Is it true that an open ball $U\subseteq L^p(X, \sum, \mu)$ centered at $0$ contains an indicator function of a positive measure?

Question

Let $(X, \sum, \mu)$ be a $\sigma$-finite measure space and $1\leq p<\infty$. It is known that the measurable simple functions are dense in $L^p((X, \sum, \mu)$.

In my research, I need to find an indicator function in an open ball $U\subseteq L^p((X, \sum, \mu)$ of radius $\epsilon$ centered at $0$.

Let $\delta<\epsilon$ and $A\subseteq X$ be a measurable set with $\mu(A)<\delta$. Is it true the indicator function $1_A$ is in $U$?

Answer 1

This is a a little too long for a comment. So I organize it as an answer.

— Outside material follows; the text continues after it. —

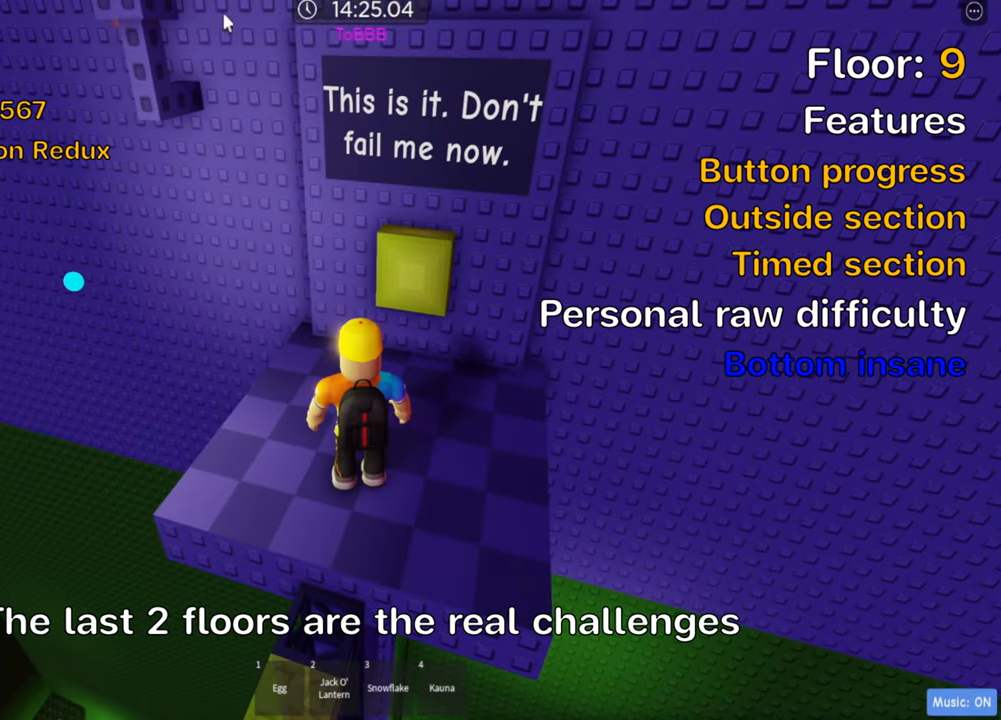
{"keys": ["shift"], "events": [[400, "shift", "down"]]}
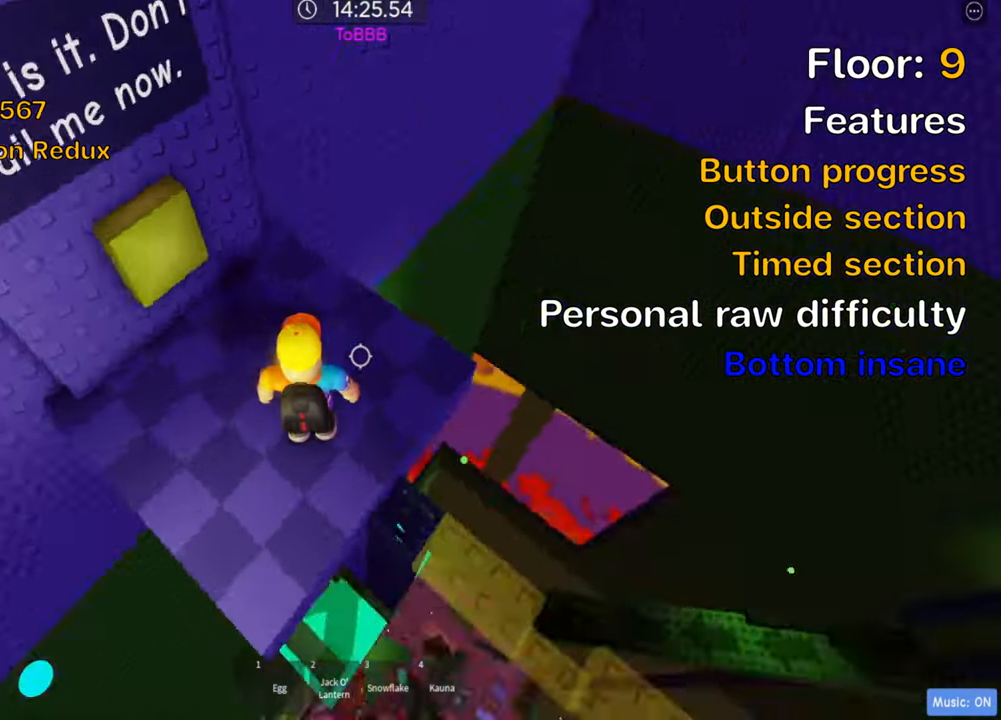
{"keys": ["a"], "events": [[17, "shift", "up"], [150, "a", "down"]]}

First: In general case, without additional conditions, it may happen that the only indicator function in an open ball $U\subseteq L^p(X, \Sigma, \mu)$ of radius $\epsilon$ centered at $0$ is the indicator function of the empty set as we see in the following example:

Consider $(\Bbb N, 2^{\Bbb N}, \#)$ where $\#$ is the counting measure. Clearly $(\Bbb N, 2^{\Bbb N}, \#)$ is $\sigma$-finite. Take any $\varepsilon = \frac{1}{2}$. Then, for any set $S \subseteq \Bbb N$ and $p \in [1, +\infty)$, if $$ \left ( \int (\chi_S)^p d\#\right)^\frac{1}{p} = (\#S)^\frac{1}{p} < \frac{1}{2} = \varepsilon$$ then $\#S=0$. So $S=\emptyset$.

So the indicator function of the empty set is the only only indicator function in an open ball $U\subseteq L^p(X, \Sigma, \mu)$ of radius $\frac{1}{2} $ centered at $0$.

Second: On the other hand, given a measure space $(X, \sigma, \mu)$, if we assume the additional condition that

for every $\varepsilon >0$, there is a measurable set $A$ such that $0<\mu(A)<\varepsilon$ $\:\:\:(1)$

it is immediate that, taking a measurable set $A$ such that $0<\mu(A)<\varepsilon^p$, we have $$ \left ( \int (\chi_A)^p d\mu \right)^\frac{1}{p} = (\mu(A))^\frac{1}{p} < \varepsilon$$ and clealy $\chi_A \neq 0$ (because $\mu(A)> 0$).

Third: The condition $(1)$ is pretty simple. Another simple condition that implies condition $(1)$ is:

There are measurable sets with finite positive measure in $(X, \sigma, \mu)$ and there is no $\mu$-atom. $\:\:\:(2)$

It is easy to prove that $(2)$ implies $(1)$. But, of course, $(1)$ does not imply $(2)$.

We also have

There is $f \in L^1(X, \Sigma, \mu) \setminus L^\infty(X, \Sigma, \mu)$. $\:\:\:(3)$

Condition $(3)$ is actually equivalent to condition $(1)$.

Answer 2

Let $A$ such that $\mu(A)\le \epsilon^p$, $$\left\|\mathbf 1_A - \mathbf 0\right\|_p = \left(\int_{X} \left(\mathbf 1_{A}(x) - \mathbf 0(x)\right)\mathrm d\mu(x)\right)^{\frac1p} = \mu(A)^{\frac1p} \le \epsilon$$ so $\mathbf 1_{A} \in U$.